- **What you are asked to do**:
Retype the lines between the one containing "Walter Solís no acudió a la Fiscalía" and the one containing "Seuraa meitä", inclusive. Leave the pictures out of your answer.

Data section Start Marker

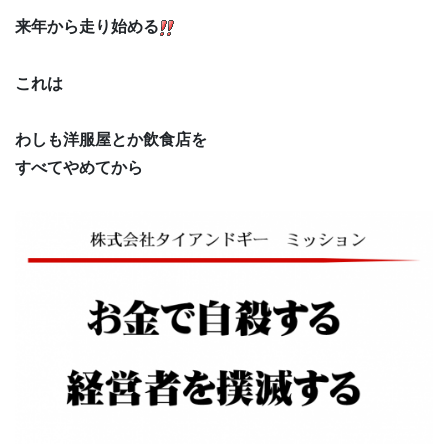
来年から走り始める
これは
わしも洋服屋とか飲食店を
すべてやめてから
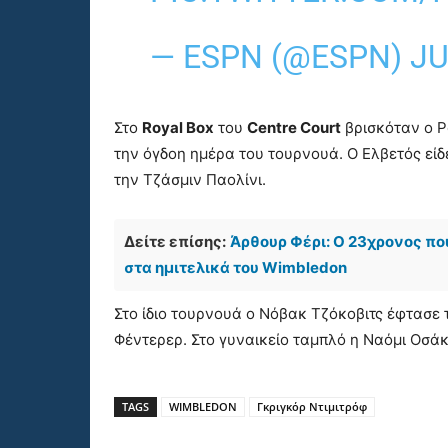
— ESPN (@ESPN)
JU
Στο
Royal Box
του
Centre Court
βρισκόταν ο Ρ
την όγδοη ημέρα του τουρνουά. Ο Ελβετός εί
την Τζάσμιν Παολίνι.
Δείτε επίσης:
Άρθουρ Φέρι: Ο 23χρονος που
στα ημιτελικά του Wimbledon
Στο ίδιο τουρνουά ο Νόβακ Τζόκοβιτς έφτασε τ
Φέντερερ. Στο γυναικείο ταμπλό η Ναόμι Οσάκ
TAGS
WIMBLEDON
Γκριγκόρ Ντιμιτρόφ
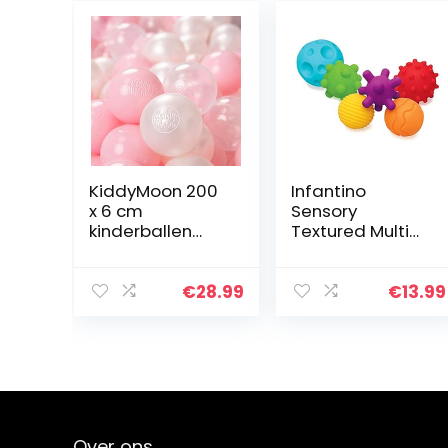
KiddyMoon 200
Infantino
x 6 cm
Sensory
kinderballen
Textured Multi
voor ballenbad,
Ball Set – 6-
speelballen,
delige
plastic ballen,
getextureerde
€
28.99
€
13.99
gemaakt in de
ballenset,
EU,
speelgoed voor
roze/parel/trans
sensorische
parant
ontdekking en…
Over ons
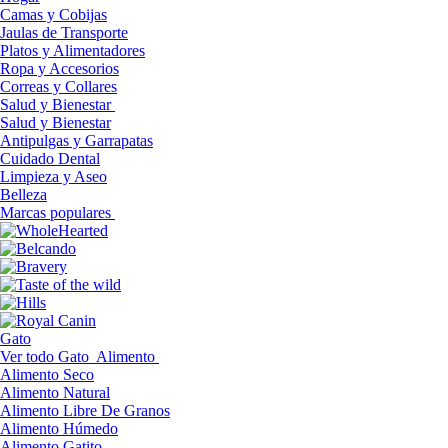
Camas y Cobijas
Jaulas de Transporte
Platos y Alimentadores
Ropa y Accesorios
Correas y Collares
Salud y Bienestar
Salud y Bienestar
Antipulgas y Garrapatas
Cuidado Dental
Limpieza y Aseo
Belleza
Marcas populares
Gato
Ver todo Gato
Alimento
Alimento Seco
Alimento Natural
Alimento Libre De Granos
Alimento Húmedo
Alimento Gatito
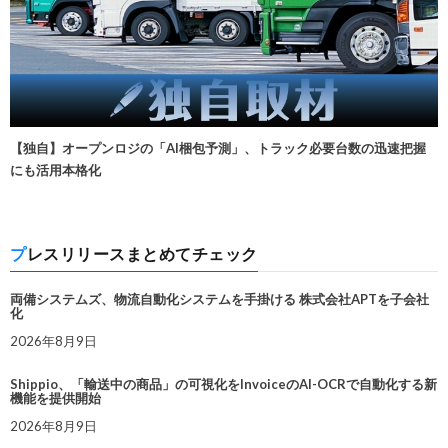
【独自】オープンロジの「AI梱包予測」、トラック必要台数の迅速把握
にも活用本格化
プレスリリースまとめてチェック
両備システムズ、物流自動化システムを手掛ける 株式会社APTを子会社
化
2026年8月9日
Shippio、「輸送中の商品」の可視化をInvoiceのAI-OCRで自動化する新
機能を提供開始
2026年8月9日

Data section End Marker
Data section Start Marker

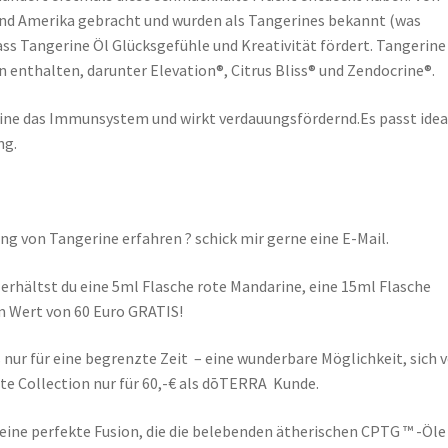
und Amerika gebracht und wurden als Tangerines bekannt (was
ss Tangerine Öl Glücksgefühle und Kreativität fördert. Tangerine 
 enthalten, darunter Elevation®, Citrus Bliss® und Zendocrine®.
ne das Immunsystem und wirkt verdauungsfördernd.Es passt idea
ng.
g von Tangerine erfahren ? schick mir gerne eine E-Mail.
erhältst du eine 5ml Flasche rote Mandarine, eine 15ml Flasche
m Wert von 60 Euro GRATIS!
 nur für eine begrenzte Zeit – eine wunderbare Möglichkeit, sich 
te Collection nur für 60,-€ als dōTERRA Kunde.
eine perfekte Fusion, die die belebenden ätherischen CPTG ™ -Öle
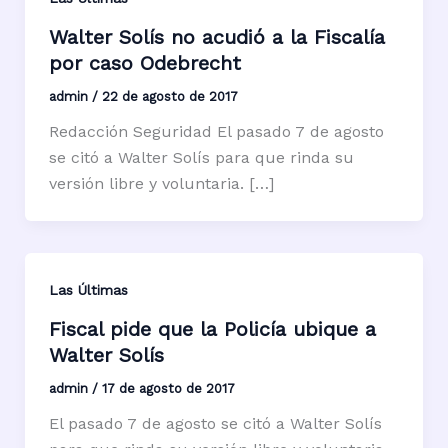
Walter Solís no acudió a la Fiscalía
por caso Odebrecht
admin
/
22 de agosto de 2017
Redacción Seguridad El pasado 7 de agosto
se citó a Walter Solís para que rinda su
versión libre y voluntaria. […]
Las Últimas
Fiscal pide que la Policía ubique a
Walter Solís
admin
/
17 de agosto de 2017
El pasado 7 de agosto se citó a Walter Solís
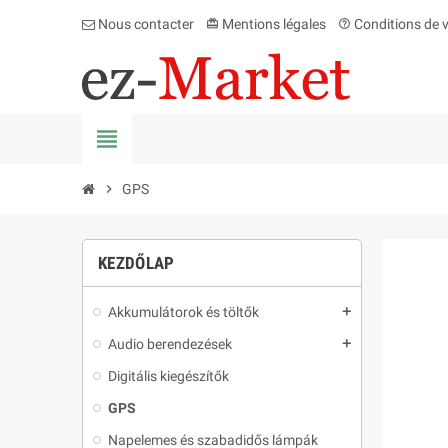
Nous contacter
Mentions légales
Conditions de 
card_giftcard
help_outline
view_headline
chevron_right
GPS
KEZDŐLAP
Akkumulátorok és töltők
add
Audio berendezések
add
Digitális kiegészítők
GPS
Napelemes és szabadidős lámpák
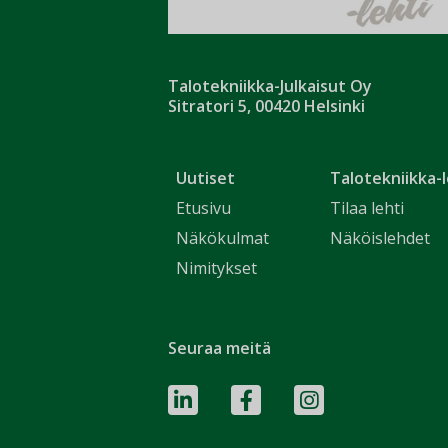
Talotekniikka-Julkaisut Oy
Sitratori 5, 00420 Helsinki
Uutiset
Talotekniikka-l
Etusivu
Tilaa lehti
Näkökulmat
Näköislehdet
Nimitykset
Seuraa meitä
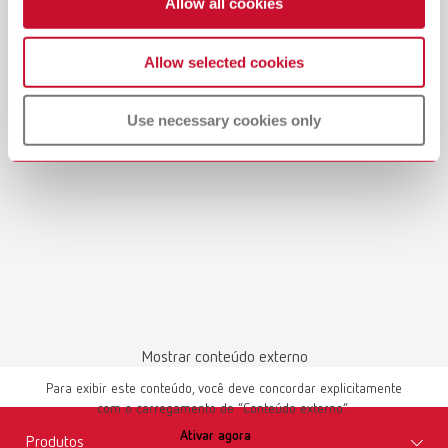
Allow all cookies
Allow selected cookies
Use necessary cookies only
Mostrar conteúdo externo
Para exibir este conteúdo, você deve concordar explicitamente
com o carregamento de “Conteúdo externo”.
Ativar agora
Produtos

Data section End Marker

- **Your response**:
Walter Solís no acudió a la Fiscalía
por caso Odebrecht
admin
/
22 de agosto de 2017
Redacción Seguridad El pasado 7 de agosto
se citó a Walter Solís para que rinda su
versión libre y voluntaria. […]
Las Últimas
Fiscal pide que la Policía ubique a
Walter Solís
admin
/
17 de agosto de 2017
El pasado 7 de agosto se citó a Walter Solís
Nous contacter
Mentions légales
Conditions de 
card_giftcard
help_outline
view_headline
chevron_right
GPS
KEZDŐLAP
Akkumulátorok és töltők
add
Audio berendezések
add
Digitális kiegészítők
GPS
Napelemes és szabadidős lámpák
Talotekniikka-Julkaisut Oy
Sitratori 5, 00420 Helsinki
Uutiset
Talotekniikka-l
Etusivu
Tilaa lehti
Näkökulmat
Näköislehdet
Nimitykset
Seuraa meitä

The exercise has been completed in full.